Les armes, en revanche, sont décrites de trois manières incompatibles :
- « d'azur à cinq grappes d'argent » — José Claeys Boúúaert ;
- « d'azur à cinq fleurs de houblon d'or » — base généalogique familiale ;
- « cinq pommes de pin renversées en sautoir » — notice du tableau de Gand.
Les trois comptent cinq charges, et le cône de houblon ressemble à une petite pomme de pin : il s'agit très vraisemblablement du même meuble, décrit par trois observateurs qui ne l'ont pas nommé pareil. La question se tranchera sur le tapis peint du tableau, non sur les textes. [Si c'est bien le houblon, les armes diraient le métier : une branche de la famille était brasseuse à Gand.]
Les brasseurs, et le procès
Une branche gantoise brassait. Francis Ferdinand et Joanna Judoca Cathrina Duermael s'opposeront en justice aux époux van der Straeten dans les années 1820, dans une affaire de brasserie que la page d'Isabelle détaille.
Les Belaen, et le calice
La mère d'Isabelle, Catherina Rosa Belaen († 1780), apporte une seconde parenté ecclésiastique : son frère Jan Baptiste Belaen, docteur en droit, fut le dernier chanoine-curé d'Eyne, en poste depuis 1779 — l'année qui suit l'arrivée de Liévin François comme greffier.
C'est lui qu'Isabelle cacha chez elle pendant la persécution du clergé réfractaire, et dont le calice d'étain resta longtemps dans la famille. Le récit est sur sa page.
Les archives
Le fonds est inventorié par les Archives de l'État en Belgique sous la cote BE-A0514_107901_110009, Inventaris van het archief van de familie Duermael, par Elke Van den Broecke — cent pages de description, pour des pièces allant du XVIe au XXe siècle. L'inventaire est classé par personne : chaque génération y a sa section, avec sa vie privée, la gestion de ses biens, sa vie publique et sa succession.
Une étude existe que nous n'avons pas : Jan LINDEMANS, « Het geslacht Duermael en aanverwante familiën », De Schakel, Antwerpse Kring voor Familiekunde, 1955, année 10, n° 1, p. 1-32, avec illustrations. Conservée à Merksem, cote 001 F I b1. Trente-deux pages sur cette seule famille, par le généalogiste dont les travaux servent déjà de base à ce site.
Ce qui reste à établir
- Les armes — voir ci-dessus. Un examen du tapis peint trancherait.
- Notre reproduction du tableau : original du musée, version réduite ou copie ? Le format et la forme du cadre ne concordent pas avec la description de la toile de Gand.

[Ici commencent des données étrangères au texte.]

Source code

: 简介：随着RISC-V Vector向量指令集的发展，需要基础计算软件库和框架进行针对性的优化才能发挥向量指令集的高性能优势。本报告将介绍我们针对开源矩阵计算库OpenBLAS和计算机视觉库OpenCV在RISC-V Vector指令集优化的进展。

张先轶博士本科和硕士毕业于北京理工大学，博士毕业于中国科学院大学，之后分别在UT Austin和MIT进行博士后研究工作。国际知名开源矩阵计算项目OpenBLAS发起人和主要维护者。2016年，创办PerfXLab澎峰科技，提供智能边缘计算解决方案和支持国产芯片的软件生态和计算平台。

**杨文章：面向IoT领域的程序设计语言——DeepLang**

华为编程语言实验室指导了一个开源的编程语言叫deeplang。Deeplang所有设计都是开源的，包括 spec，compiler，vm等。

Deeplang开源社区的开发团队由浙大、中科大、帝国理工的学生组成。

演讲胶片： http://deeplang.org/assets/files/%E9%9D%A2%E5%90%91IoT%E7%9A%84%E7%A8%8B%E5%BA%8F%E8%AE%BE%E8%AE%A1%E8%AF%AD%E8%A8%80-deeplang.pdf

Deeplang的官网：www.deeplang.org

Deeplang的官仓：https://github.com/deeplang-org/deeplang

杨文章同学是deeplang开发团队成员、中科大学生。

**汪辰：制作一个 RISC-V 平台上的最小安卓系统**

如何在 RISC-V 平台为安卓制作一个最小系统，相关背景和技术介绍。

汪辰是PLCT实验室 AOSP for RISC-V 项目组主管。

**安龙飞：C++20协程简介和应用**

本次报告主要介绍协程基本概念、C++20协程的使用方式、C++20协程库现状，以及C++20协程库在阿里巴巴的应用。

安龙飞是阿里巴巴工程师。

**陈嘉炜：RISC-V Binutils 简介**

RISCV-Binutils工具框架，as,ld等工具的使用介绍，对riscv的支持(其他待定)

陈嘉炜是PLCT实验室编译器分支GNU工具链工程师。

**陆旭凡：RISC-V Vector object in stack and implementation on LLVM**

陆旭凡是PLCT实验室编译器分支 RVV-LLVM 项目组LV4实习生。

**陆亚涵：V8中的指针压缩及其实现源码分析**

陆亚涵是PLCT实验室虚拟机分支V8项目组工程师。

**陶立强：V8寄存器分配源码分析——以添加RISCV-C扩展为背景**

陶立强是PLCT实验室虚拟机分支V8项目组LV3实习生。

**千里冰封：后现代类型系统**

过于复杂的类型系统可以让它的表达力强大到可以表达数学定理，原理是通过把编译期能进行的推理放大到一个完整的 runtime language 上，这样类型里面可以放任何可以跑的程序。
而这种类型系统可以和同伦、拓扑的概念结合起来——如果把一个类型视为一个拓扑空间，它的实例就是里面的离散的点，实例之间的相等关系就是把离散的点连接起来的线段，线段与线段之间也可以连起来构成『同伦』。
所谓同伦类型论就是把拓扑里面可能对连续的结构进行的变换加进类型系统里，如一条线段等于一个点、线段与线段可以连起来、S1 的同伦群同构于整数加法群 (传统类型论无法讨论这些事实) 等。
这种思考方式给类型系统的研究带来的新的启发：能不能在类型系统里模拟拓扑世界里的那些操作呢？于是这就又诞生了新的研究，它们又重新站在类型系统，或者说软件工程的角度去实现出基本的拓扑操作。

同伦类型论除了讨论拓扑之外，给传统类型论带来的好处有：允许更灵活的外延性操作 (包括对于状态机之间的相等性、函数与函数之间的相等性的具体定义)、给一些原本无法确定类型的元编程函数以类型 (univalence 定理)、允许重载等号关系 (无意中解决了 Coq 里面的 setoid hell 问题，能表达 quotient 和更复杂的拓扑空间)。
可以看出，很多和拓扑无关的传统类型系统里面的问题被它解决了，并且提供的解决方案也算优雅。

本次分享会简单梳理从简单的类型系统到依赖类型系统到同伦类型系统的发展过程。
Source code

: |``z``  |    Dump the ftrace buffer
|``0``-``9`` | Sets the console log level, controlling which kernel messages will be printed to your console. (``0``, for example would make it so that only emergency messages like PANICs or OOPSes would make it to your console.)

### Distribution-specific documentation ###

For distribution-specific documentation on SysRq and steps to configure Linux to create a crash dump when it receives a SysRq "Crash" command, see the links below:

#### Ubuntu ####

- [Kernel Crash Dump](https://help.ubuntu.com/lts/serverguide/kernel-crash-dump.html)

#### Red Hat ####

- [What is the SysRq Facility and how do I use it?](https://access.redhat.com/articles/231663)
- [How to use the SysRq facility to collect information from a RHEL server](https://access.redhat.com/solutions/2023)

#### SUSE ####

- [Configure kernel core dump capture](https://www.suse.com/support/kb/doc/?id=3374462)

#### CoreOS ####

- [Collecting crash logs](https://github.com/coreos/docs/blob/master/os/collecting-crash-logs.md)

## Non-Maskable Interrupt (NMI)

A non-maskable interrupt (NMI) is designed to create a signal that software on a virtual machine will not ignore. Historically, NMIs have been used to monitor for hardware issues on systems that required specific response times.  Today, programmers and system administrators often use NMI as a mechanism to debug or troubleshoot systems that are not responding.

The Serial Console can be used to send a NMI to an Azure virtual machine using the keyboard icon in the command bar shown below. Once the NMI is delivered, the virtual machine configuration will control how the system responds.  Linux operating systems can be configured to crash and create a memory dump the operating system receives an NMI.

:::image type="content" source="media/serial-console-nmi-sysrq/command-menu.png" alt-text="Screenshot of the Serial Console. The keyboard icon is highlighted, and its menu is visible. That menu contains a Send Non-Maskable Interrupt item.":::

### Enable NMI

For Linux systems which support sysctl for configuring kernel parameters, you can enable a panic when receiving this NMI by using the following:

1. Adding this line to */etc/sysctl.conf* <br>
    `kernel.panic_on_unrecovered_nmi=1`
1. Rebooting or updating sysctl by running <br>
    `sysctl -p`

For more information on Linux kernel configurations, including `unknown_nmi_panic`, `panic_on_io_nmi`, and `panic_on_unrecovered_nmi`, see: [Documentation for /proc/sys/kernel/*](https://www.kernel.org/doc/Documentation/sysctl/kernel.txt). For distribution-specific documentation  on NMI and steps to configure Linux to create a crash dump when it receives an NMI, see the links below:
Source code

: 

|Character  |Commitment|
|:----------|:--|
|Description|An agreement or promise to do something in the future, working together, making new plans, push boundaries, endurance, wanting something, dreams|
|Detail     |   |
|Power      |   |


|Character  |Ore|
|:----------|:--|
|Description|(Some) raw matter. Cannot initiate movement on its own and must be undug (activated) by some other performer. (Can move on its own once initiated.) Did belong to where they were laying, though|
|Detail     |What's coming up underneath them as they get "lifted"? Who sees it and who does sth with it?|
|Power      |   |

- La qualification de « noble famille gantoise » donnée par Claeys Boúúaert n'est vérifiée sur aucune pièce.
- L'étude de Lindemans de 1955, non consultée.
Sources
Elke VAN DEN BROECKE, Inventaris van het archief van de familie Duermael, Archives de l'État en Belgique, BE-A0514_107901_110009 — filiation, dates et carrières.
Notice du musée des Beaux-Arts de Gand sur Les religieux de l'abbaye de Baudeloo… de Robert van Audenaerde — identification de l'abbé, format, provenance, devise.
José CLAEYS BOÚÚAERT, Esquisse biographique de Liévin-François — les armes, la devise, le calice.
Base généalogique familiale — dates de naissance, paroisses, professions.
Jan LINDEMANS, « Het geslacht Duermael en aanverwante familiën », De Schakel, 1955 — référence signalée, non consultée.